The Hyrum Smith Papers

The Hyrum Smith Papers: A Conversations with Craig K. Manscill

Interview by Katie M. Skovran, BYU Religious Education Review magazine, Fall 2012, pages 17-18

Q: Could you explain a little about what the Hyrum Smith Papers are?

A: We’re fortunate to have the Hyrum Smith Papers at the L. Tom Perry Special Collections Library here at Brigham Young University. Eldred G. Smith, who was the Patriarch Emeritus of the Church and a descendant of Hyrum, decided that the Hyrum Smith Papers would be located at BYU’s Special Collections. He wanted them available to the scholars of the Church or people at BYU. The originals are here, but copies of all his papers are in the archives in Salt Lake City.

The papers consist of two diaries (from 1831 to 1835), a record book, an account book, thirty-nine letters, and fifteen discourses that Hyrum gave over the course of his ministry. Right away we can see that Hyrum was not a great diarist. The diaries are relatively short from day to day.

The largest contribution is his record book and his account book, which run from 1831 to 1844. These books are largely like accounting books, such as what you would use if you held a ledger and kept a budget at home. These include all his expenses. For example, Hyrum was part of the literary firm at the Church. Since he was associated with Church publications, it is obvious from the account book that he was actually the custodian of the first publishing and printing of the Book of Mormon in Palmyra. When the Saints went to Kirtland, Hyrum held those five thousand copies of the Book of Mormon, which in total cost three thousand dollars. His account book indicates that he was selling the books. In his book about Kirtland, Mark Staker mentions a store outside of the Kirtland area, and I believe that one of these account books was associated with that particular store during the Kirtland period, especially during the building of the Kirtland Temple.

## Records shown
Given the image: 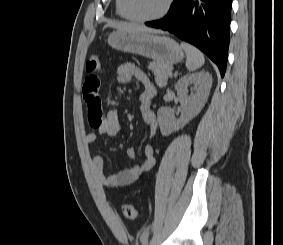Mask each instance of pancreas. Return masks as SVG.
I'll return each mask as SVG.
<instances>
[{
  "label": "pancreas",
  "mask_w": 283,
  "mask_h": 245,
  "mask_svg": "<svg viewBox=\"0 0 283 245\" xmlns=\"http://www.w3.org/2000/svg\"><path fill=\"white\" fill-rule=\"evenodd\" d=\"M148 68L154 73L157 86L160 88L165 87L172 66L161 62H150Z\"/></svg>",
  "instance_id": "obj_1"
}]
</instances>
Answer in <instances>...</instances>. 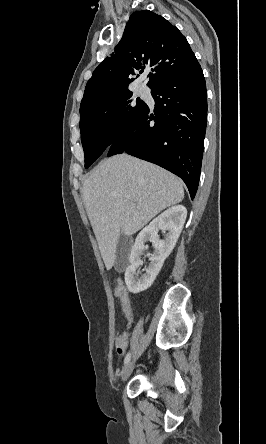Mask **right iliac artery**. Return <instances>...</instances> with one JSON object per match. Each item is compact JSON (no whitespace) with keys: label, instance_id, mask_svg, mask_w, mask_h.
I'll use <instances>...</instances> for the list:
<instances>
[{"label":"right iliac artery","instance_id":"1","mask_svg":"<svg viewBox=\"0 0 266 444\" xmlns=\"http://www.w3.org/2000/svg\"><path fill=\"white\" fill-rule=\"evenodd\" d=\"M130 358H131V354L127 353V355H126V357L124 359V365H126L130 361Z\"/></svg>","mask_w":266,"mask_h":444}]
</instances>
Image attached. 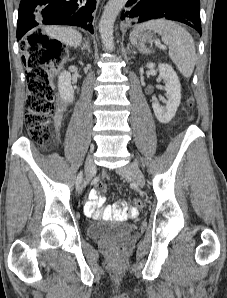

## Task instructions
1. List every kind of document that the interview on the Hyrum Smith Papers says the collection contains, with the number given for each.
2. Resume the interview on the Hyrum Smith Papers, picking up right after its final sentence.
None of the items matter for what comes next.

## Responses for each task
1.
- Two diaries (from 1831 to 1835)
- A record book
- An account book
- Thirty-nine letters
- Fifteen discourses

2.
Q: Why did you become interested in starting the Hyrum Smith Papers?

A: I’m really excited about seeing the Hyrum Smith Papers come to fruition. Scholars will have an opportunity to firsthand see Hyrum in a way they’ve never seen before.

Jeff O’Driscoll, a good friend of mine, became interested in writing a biography of Hyrum Smith. He asked me one day if I would be interested in helping, but at the time I was busy working on other things. Nonetheless, the biography is so great because it is the first time that the Hyrum Smith Papers have been included in any writings on Hyrum. Since the papers are right here at BYU, I was involved in the transcription of them. I hired three students and trained them how to transcribe. We transcribed over eighty-one documents of Hyrum’s, including his letters.

The Hyrum Smith biography is quite insightful into the character of Hyrum Smith. He was very dutiful in all that he was asked to do. He served several missions. In October 1837, Joseph called him to serve a mission in the eastern states. At the time, Jerusha, Hyrum’s wife, was two weeks away from delivering their child, but he still went on his mission. He asked his younger brother Don Carlos to care for his family, so Don Carlos moved in as the provider for Jerusha and five children.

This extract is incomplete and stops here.